Wijesekera and coauthors discuss the best imaging approach for assessing Achilles tendinopathy and peritendinitis. The optimal treatment for chronic noninsertional Achilles tendinopathy remains an enigma. Radiologists increasingly are asked to intervene for athletes who fail conservative treatment. The authors discuss the various sonographically guided percutaneous treatments and the last resort of surgical management for this most challenging of overuse injuries.
In the final article, Teh et al provide an overview of the role of imaging in the assessment and management of overuse injuries in the foot and ankle.

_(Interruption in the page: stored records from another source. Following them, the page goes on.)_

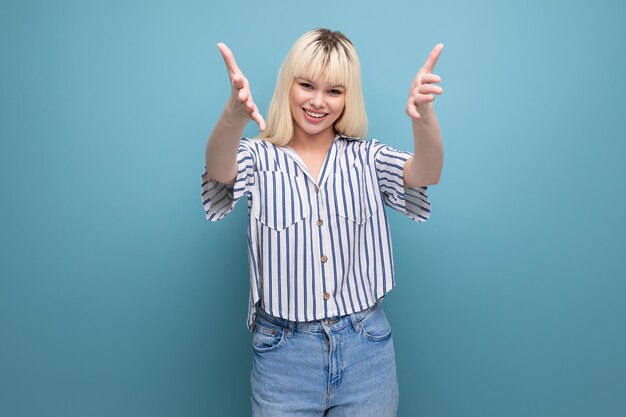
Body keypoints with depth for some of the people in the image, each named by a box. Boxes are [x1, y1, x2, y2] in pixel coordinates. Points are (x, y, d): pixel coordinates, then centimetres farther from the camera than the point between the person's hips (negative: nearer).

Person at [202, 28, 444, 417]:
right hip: (284, 352, -1)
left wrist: (423, 115, -37)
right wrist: (234, 115, -45)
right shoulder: (260, 157, -2)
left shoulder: (367, 158, 2)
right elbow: (220, 171, -23)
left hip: (366, 348, 2)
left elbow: (424, 174, -16)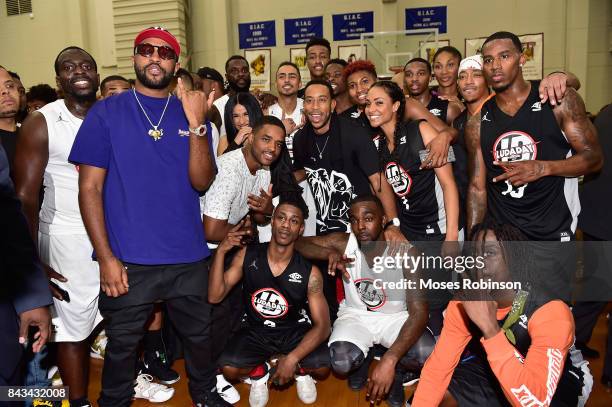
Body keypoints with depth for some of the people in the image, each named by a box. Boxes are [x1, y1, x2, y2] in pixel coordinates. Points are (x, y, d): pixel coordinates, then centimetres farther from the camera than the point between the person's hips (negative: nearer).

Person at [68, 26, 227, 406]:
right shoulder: (106, 113, -3)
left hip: (189, 257, 3)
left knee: (199, 335, 17)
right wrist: (107, 257, -10)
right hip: (129, 260, -2)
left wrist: (196, 123, -18)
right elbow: (90, 188, -5)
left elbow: (201, 182, -5)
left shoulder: (191, 113, 4)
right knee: (122, 344, 14)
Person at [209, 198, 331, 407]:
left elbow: (322, 325, -16)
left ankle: (300, 370, 12)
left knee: (322, 367, -25)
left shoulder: (310, 272, -17)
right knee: (229, 369, -25)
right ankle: (259, 371, 11)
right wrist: (221, 251, -28)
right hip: (255, 331, 1)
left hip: (295, 332, 0)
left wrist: (292, 358, -30)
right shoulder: (247, 255, -13)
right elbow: (215, 296, -16)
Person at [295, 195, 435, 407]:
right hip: (355, 315, 1)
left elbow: (419, 312, -26)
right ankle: (363, 358, 10)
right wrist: (329, 253, -34)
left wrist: (389, 360, -39)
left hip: (396, 317, -1)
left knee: (428, 354, -30)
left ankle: (397, 369, 7)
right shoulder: (343, 243, -16)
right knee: (341, 362, -29)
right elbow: (298, 243, -12)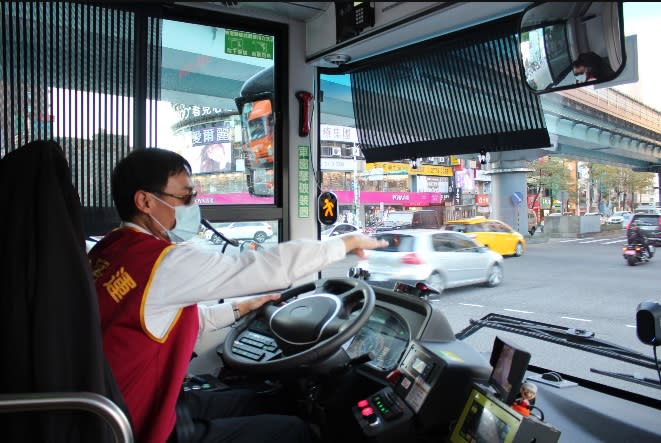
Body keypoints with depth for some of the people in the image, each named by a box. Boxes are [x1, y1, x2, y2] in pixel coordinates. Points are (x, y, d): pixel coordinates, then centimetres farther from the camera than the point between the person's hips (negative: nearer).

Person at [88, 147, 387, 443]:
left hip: (119, 412, 9)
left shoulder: (110, 253, 3)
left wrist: (241, 308, 16)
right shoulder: (164, 262, -26)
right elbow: (271, 266, -22)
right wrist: (348, 243, -9)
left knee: (245, 400, 26)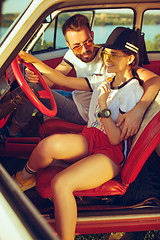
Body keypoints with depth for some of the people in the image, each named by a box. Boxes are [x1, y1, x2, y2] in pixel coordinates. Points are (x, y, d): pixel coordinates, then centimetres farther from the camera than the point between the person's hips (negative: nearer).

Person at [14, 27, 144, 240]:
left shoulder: (134, 92, -8)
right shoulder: (104, 80, 12)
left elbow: (115, 138, -13)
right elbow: (64, 80, 13)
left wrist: (103, 106, -21)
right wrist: (32, 60, 8)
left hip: (112, 153, -5)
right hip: (89, 140, 6)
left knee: (60, 184, -33)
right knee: (52, 143, -30)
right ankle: (25, 177, -1)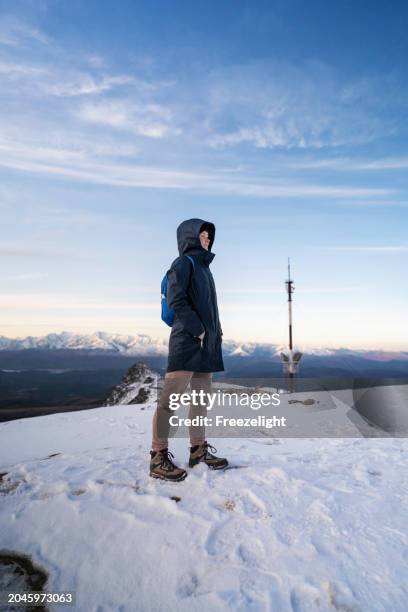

This relatively small anatomical area is the source of a plethora of pathologies in lower limb–dominated sports and can be difficult to distinguish clinically. Imaging is essential in helping define the source of symptoms and effectively direct diagnostic and therapeutic injections that aid in management and rehabilitation.
We would like to extend our appreciation to all the contributors, especially the clinicians who helped us maintain a clinical focus in these articles. We must always remember that we are, after all, clinical radiologists.
Finally, we would like to thank the editors and publisher of Seminars in Musculoskeletal Radiology for inviting us to serve as guest editors and share our experience of sports injury of the lower extremity in the United Kingdom.
Jeremiah C HealyF.R.C.P F.R.C.R F.F.S.E.M.